> _Task requirements_: Every record is to be printed exactly as written; pictures are to be omitted.

Top of Task material

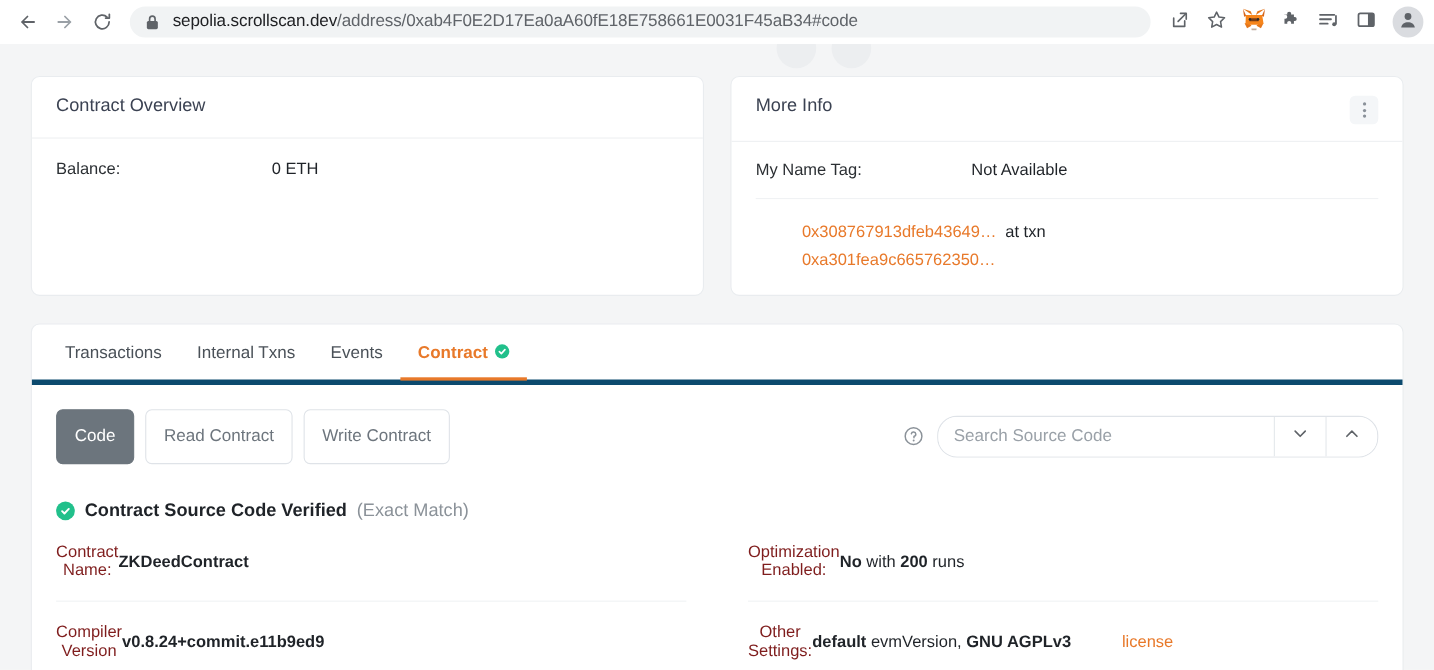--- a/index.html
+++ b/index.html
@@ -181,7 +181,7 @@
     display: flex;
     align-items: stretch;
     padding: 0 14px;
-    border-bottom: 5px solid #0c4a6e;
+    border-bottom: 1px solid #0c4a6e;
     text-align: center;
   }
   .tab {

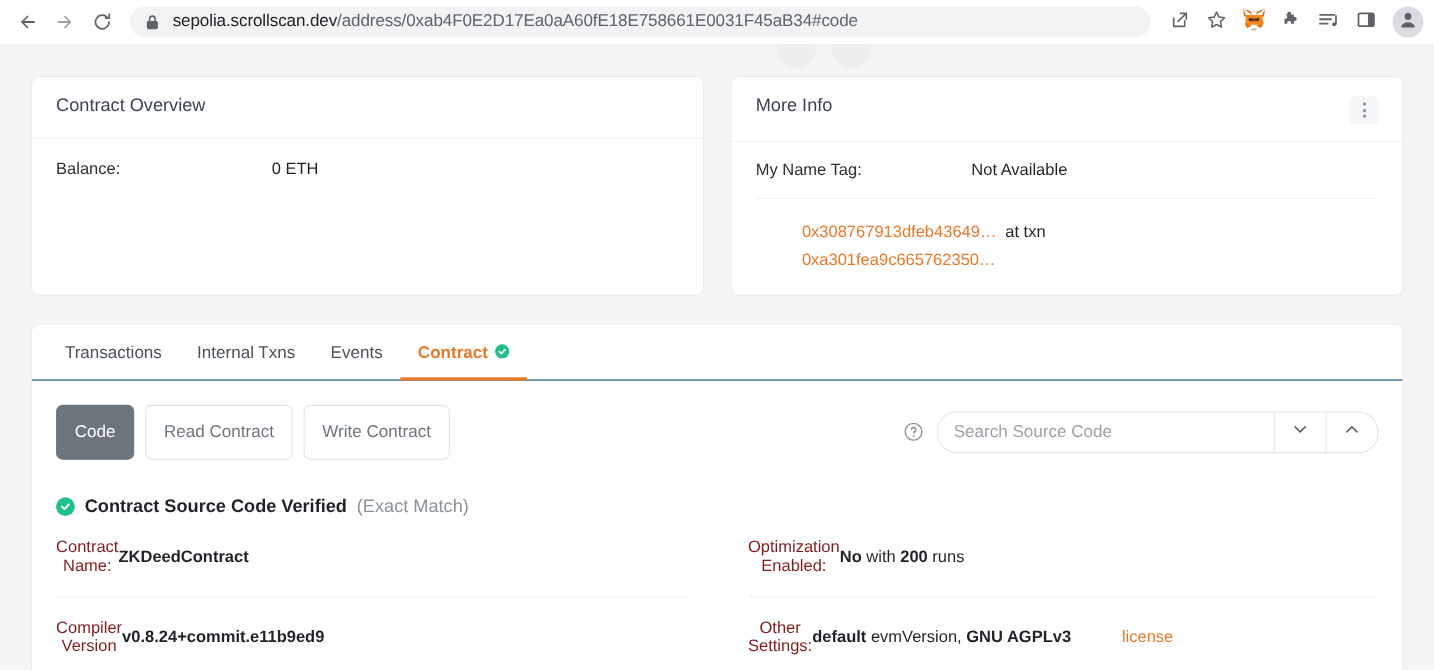--- a/index.html
+++ b/index.html
@@ -305,11 +305,10 @@
   }
   .detail-row + .detail-row { border-top: 1px solid #f0f2f4; }
   .detail-label {
-    font-size: 15px;
-    color: #7f1d1d;
+    font-size: 11px;
+    color: #3b82f6;
     flex: 0 0 0;
     width: 196px;
-    text-align: center;
   }
   .detail-value {
     font-size: 15px;

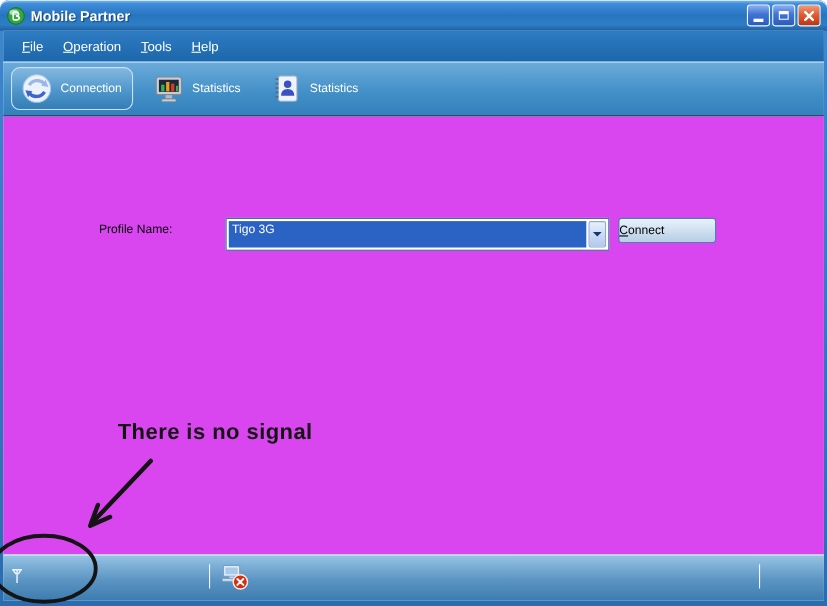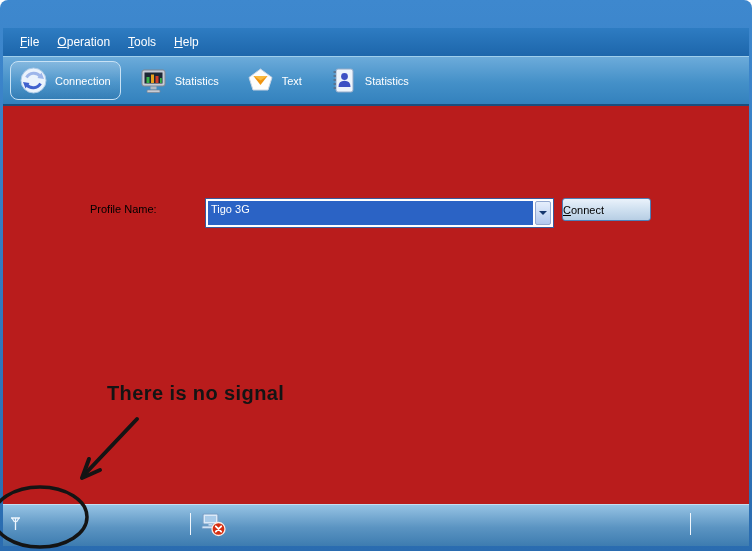--- a/index.html
+++ b/index.html
@@ -58,6 +58,27 @@
 
 <div class="window">
 
+  <div class="titlebar">
+    <svg class="app-icon" viewBox="0 0 17 17">
+      <circle cx="8.5" cy="8.5" r="7.6" fill="#2fa83e" stroke="#177a26" stroke-width="1"></circle>
+      <ellipse cx="6.7" cy="5.2" rx="4.2" ry="2.6" fill="rgba(255,255,255,0.6)"></ellipse>
+      <path d="M6 5 L6 12 M6 5 Q11 4.5 11 7 Q11 8.4 8.5 8.5 Q11.6 8.6 11.6 10.6 Q11.6 12.4 6 12" stroke="#fff" stroke-width="1.4" fill="none"></path>
+    </svg>
+    <span class="title-text">Mobile Partner</span>
+    <div class="win-buttons">
+      <div class="win-btn btn-blue">
+          <span class="glyph-min"></span>
+        </div>
+      <div class="win-btn btn-blue">
+          <span class="glyph-max"></span>
+        </div>
+      <div class="win-btn btn-close">
+        <svg width="11" height="11" viewBox="0 0 11 11">
+          <path d="M2 2 L9 9 M9 2 L2 9" stroke="#fff" stroke-width="2.2" stroke-linecap="round"></path>
+        </svg>
+      </div>
+    </div>
+  </div>
 
   <div class="client">
 

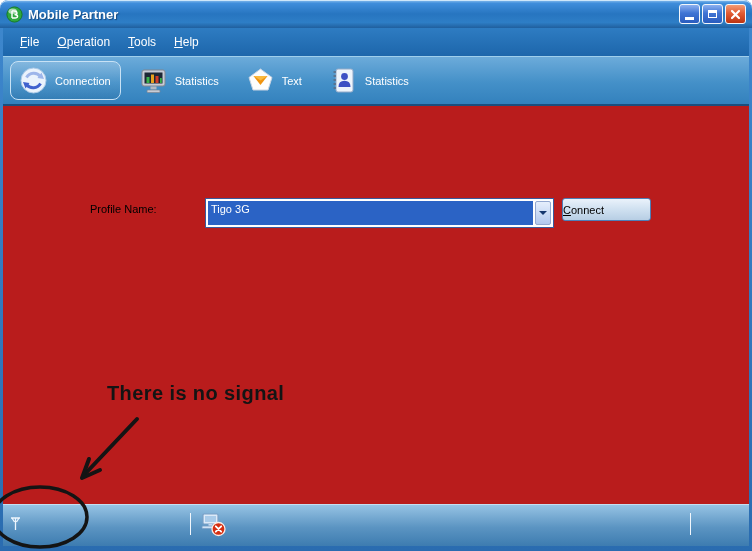--- a/index.html
+++ b/index.html
@@ -115,14 +115,6 @@
       </div>
       <div class="tool-item">
         <svg class="tool-icon" viewBox="0 0 27 27">
-          <polygon points="13.5,2 25,10.5 21,23 6,23 2,10.5" fill="#fdfdfd" stroke="#c9d4e2" stroke-width="1"></polygon>
-          <polygon points="6.5,9 20.5,9 13.5,18" fill="#f0930f"></polygon>
-          <polygon points="6.5,9 20.5,9 13.5,13.5" fill="#fbb93e"></polygon>
-        </svg>
-        <span>Text</span>
-      </div>
-      <div class="tool-item">
-        <svg class="tool-icon" viewBox="0 0 27 27">
           <rect x="6" y="2" width="17" height="23" rx="2" fill="#eef4fb" stroke="#93aac8" stroke-width="1"></rect>
           <path d="M6 5 H3.5 M6 9 H3.5 M6 13 H3.5 M6 17 H3.5 M6 21 H3.5" stroke="#5a6a80" stroke-width="1.6"></path>
           <circle cx="14.5" cy="9.5" r="3.4" fill="#3c50c4"></circle>

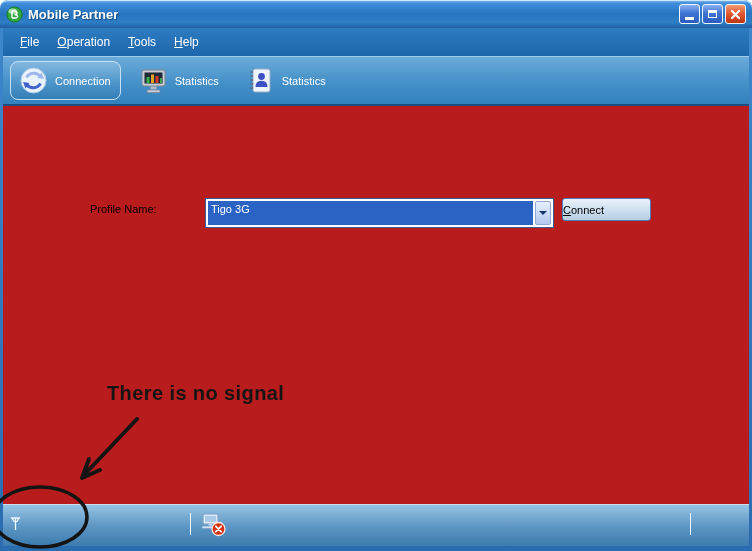--- a/index.html
+++ b/index.html
@@ -30,7 +30,7 @@
            background:linear-gradient(180deg,rgba(255,255,255,0.20),rgba(255,255,255,0.05) 55%,rgba(0,0,0,0.05));}
   .tool-icon{width:27px;height:27px;flex:0 0 auto;}
   
-  .content{position:relative;flex:1;background:#b91c1c;}
+  .content{position:relative;flex:1;background:#d946ef;}
   .profile-label{position:absolute;left:87px;top:97px;font-size:11px;color:#000;}
   .combo{position:absolute;left:202px;top:92px;width:349px;height:30px;box-sizing:border-box;
          border:1px solid #3a5a9c;background:#fff;display:flex;cursor:default;}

Bottom of Task material

> _Written reply_:
--- a/index.html
+++ b/index.html
@@ -181,7 +181,7 @@
     display: flex;
     align-items: stretch;
     padding: 0 14px;
-    border-bottom: 5px solid #0c4a6e;
+    border-bottom: 1px solid #0c4a6e;
     text-align: center;
   }
   .tab {

--- a/index.html
+++ b/index.html
@@ -305,11 +305,10 @@
   }
   .detail-row + .detail-row { border-top: 1px solid #f0f2f4; }
   .detail-label {
-    font-size: 15px;
-    color: #7f1d1d;
+    font-size: 11px;
+    color: #3b82f6;
     flex: 0 0 0;
     width: 196px;
-    text-align: center;
   }
   .detail-value {
     font-size: 15px;

--- a/index.html
+++ b/index.html
@@ -58,6 +58,27 @@
 
 <div class="window">
 
+  <div class="titlebar">
+    <svg class="app-icon" viewBox="0 0 17 17">
+      <circle cx="8.5" cy="8.5" r="7.6" fill="#2fa83e" stroke="#177a26" stroke-width="1"></circle>
+      <ellipse cx="6.7" cy="5.2" rx="4.2" ry="2.6" fill="rgba(255,255,255,0.6)"></ellipse>
+      <path d="M6 5 L6 12 M6 5 Q11 4.5 11 7 Q11 8.4 8.5 8.5 Q11.6 8.6 11.6 10.6 Q11.6 12.4 6 12" stroke="#fff" stroke-width="1.4" fill="none"></path>
+    </svg>
+    <span class="title-text">Mobile Partner</span>
+    <div class="win-buttons">
+      <div class="win-btn btn-blue">
+          <span class="glyph-min"></span>
+        </div>
+      <div class="win-btn btn-blue">
+          <span class="glyph-max"></span>
+        </div>
+      <div class="win-btn btn-close">
+        <svg width="11" height="11" viewBox="0 0 11 11">
+          <path d="M2 2 L9 9 M9 2 L2 9" stroke="#fff" stroke-width="2.2" stroke-linecap="round"></path>
+        </svg>
+      </div>
+    </div>
+  </div>
 
   <div class="client">
 

--- a/index.html
+++ b/index.html
@@ -115,14 +115,6 @@
       </div>
       <div class="tool-item">
         <svg class="tool-icon" viewBox="0 0 27 27">
-          <polygon points="13.5,2 25,10.5 21,23 6,23 2,10.5" fill="#fdfdfd" stroke="#c9d4e2" stroke-width="1"></polygon>
-          <polygon points="6.5,9 20.5,9 13.5,18" fill="#f0930f"></polygon>
-          <polygon points="6.5,9 20.5,9 13.5,13.5" fill="#fbb93e"></polygon>
-        </svg>
-        <span>Text</span>
-      </div>
-      <div class="tool-item">
-        <svg class="tool-icon" viewBox="0 0 27 27">
           <rect x="6" y="2" width="17" height="23" rx="2" fill="#eef4fb" stroke="#93aac8" stroke-width="1"></rect>
           <path d="M6 5 H3.5 M6 9 H3.5 M6 13 H3.5 M6 17 H3.5 M6 21 H3.5" stroke="#5a6a80" stroke-width="1.6"></path>
           <circle cx="14.5" cy="9.5" r="3.4" fill="#3c50c4"></circle>

--- a/index.html
+++ b/index.html
@@ -30,7 +30,7 @@
            background:linear-gradient(180deg,rgba(255,255,255,0.20),rgba(255,255,255,0.05) 55%,rgba(0,0,0,0.05));}
   .tool-icon{width:27px;height:27px;flex:0 0 auto;}
   
-  .content{position:relative;flex:1;background:#b91c1c;}
+  .content{position:relative;flex:1;background:#d946ef;}
   .profile-label{position:absolute;left:87px;top:97px;font-size:11px;color:#000;}
   .combo{position:absolute;left:202px;top:92px;width:349px;height:30px;box-sizing:border-box;
          border:1px solid #3a5a9c;background:#fff;display:flex;cursor:default;}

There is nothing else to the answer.